Figure 4: Subset selection by SNR for MMLU and AutoBencher; high-SNR subsets yield higher decision accuracy and lower noise.

2. Averaging Checkpoint Scores

Averaging scores across multiple final training checkpoints reduces noise and consistently improves both decision accuracy and scaling law prediction error. This is effective for both small and large models, and also improves early-stopping predictions.

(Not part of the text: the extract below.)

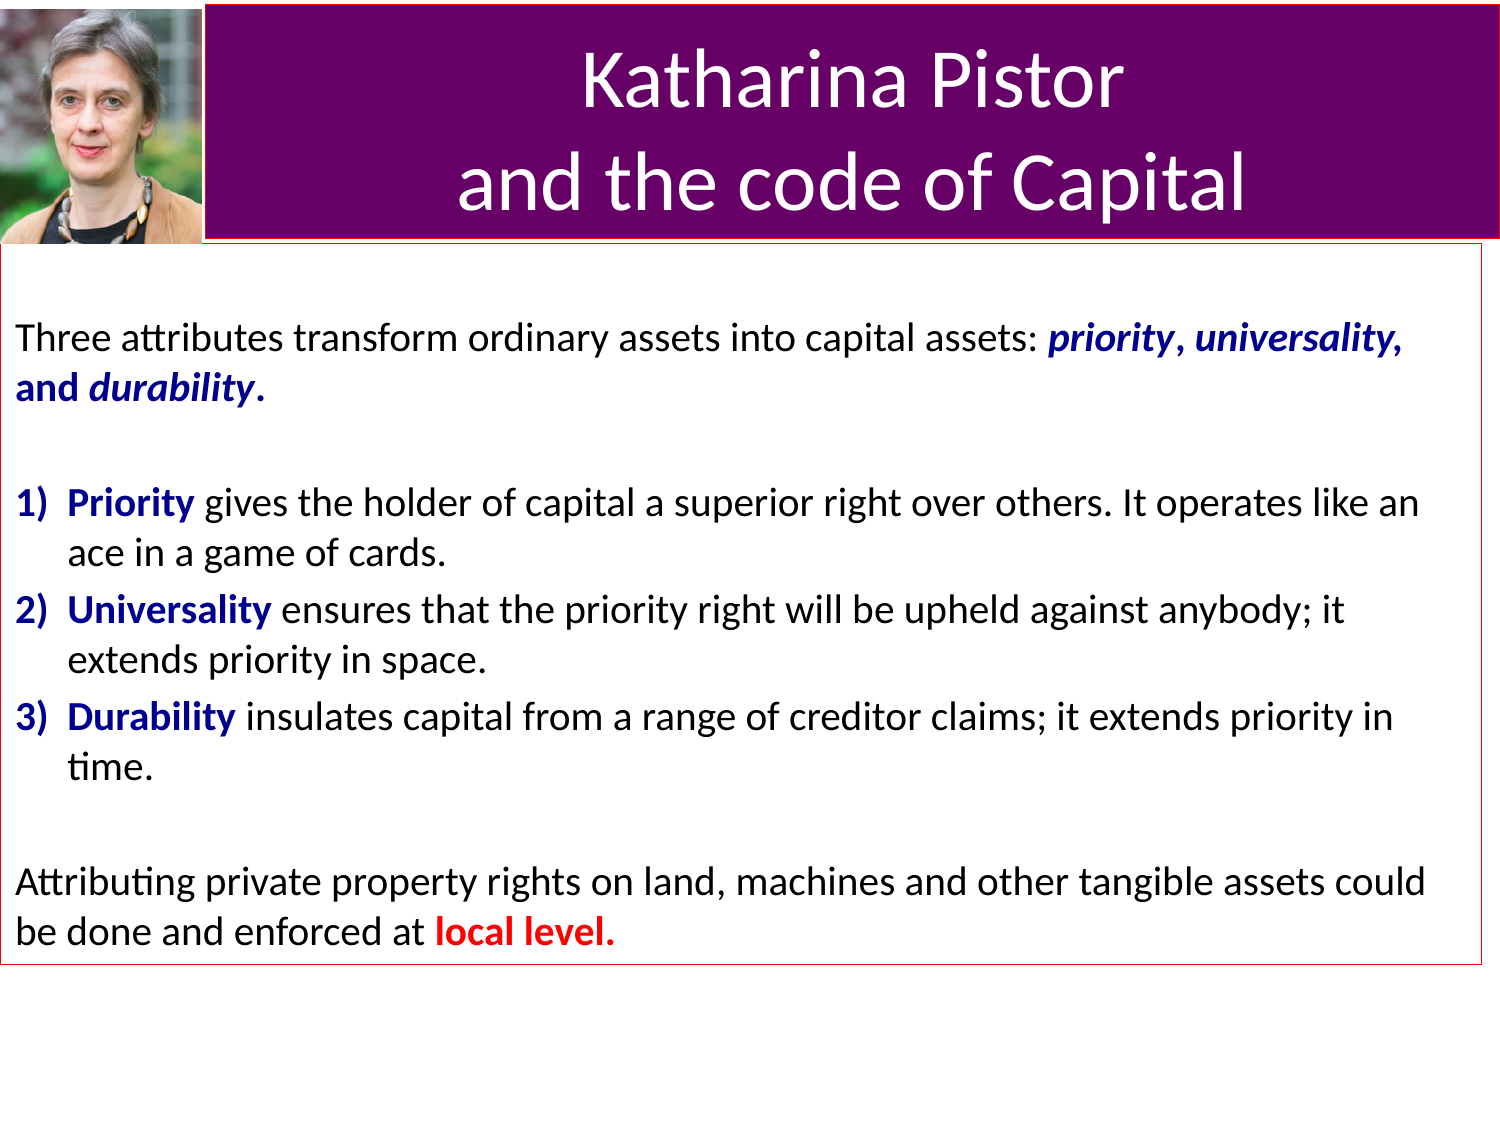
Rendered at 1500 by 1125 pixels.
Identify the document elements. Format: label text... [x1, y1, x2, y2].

picture [0, 9, 202, 244]
title Katharina Pistor and the code of Capital [205, 4, 1500, 239]
list Three attributes transform ordinary assets into capital assets: priority, universality, and durability. Priority gives the holder of capital a superior right over others. It operates like an ace in a game of cards. Universality ensures that the priority right will be upheld against anybody; it extends priority in space. Durability insulates capital from a range of creditor claims; it extends priority in time. Attributing private property rights on land, machines and other tangible assets could be done and enforced at local level. [0, 243, 1482, 965]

Figure 5: Averaging checkpoint-to-checkpoint noise improves decision accuracy for early-stopping across multiple benchmarks.

3. Metric Reformulation: Bits-per-Byte

Switching from discontinuous metrics (e.g., accuracy, exact match) to continuous metrics such as bits-per-byte (BPB) increases SNR, reduces scaling law prediction error, and improves decision accuracy for the majority of benchmarks, especially for generative tasks.

Figure 6: BPB metric yields higher SNR, lower scaling law error, and higher decision accuracy compared to primary metrics across benchmarks.

Scaling and Sample Size Analysis

The paper demonstrates that increasing benchmark size yields diminishing returns in SNR beyond a certain point, and that small, high-quality benchmarks can outperform larger, noisier ones. SNR is also shown to be a useful indicator of benchmark utility at larger model scales (up to 32B parameters), with some benchmarks saturating in SNR as model size increases.

Figure 7: Increasing sample size does not guarantee improved signal; small, high-SNR benchmarks can outperform larger ones.

Practical Implications

The framework provides actionable guidance for benchmark developers and practitioners:

Benchmark selection: Prefer benchmarks with high SNR for development decisions and scaling law extrapolation.
Benchmark construction: Filter out low-SNR subtasks and consider continuous metrics to improve reliability.
Evaluation protocol: Average scores across multiple checkpoints to reduce noise.
Scaling law fitting: Use benchmarks with low noise for more accurate extrapolation.

The authors release a large, open dataset of 900K evaluation results to facilitate further research.

Theoretical Implications and Future Directions

The work establishes SNR as a principled, computationally efficient proxy for benchmark utility in LLM development. It highlights the limitations of relying solely on benchmark size or traditional metrics, and suggests that SNR should be a standard criterion in benchmark design and selection. Future research may extend the framework to other sources of modeling noise, emergent capabilities, and evaluation configurations.

Conclusion

This paper provides a robust framework for quantifying and reducing uncertainty in LLM evaluation via signal and noise metrics. The empirical results demonstrate that SNR is a reliable predictor of benchmark utility for both decision accuracy and scaling law extrapolation. The proposed interventions—subtask filtering, checkpoint averaging, and metric reformulation—offer practical methods to improve benchmark reliability. The findings have significant implications for benchmark development, model selection, and evaluation protocols in large-scale LLM research.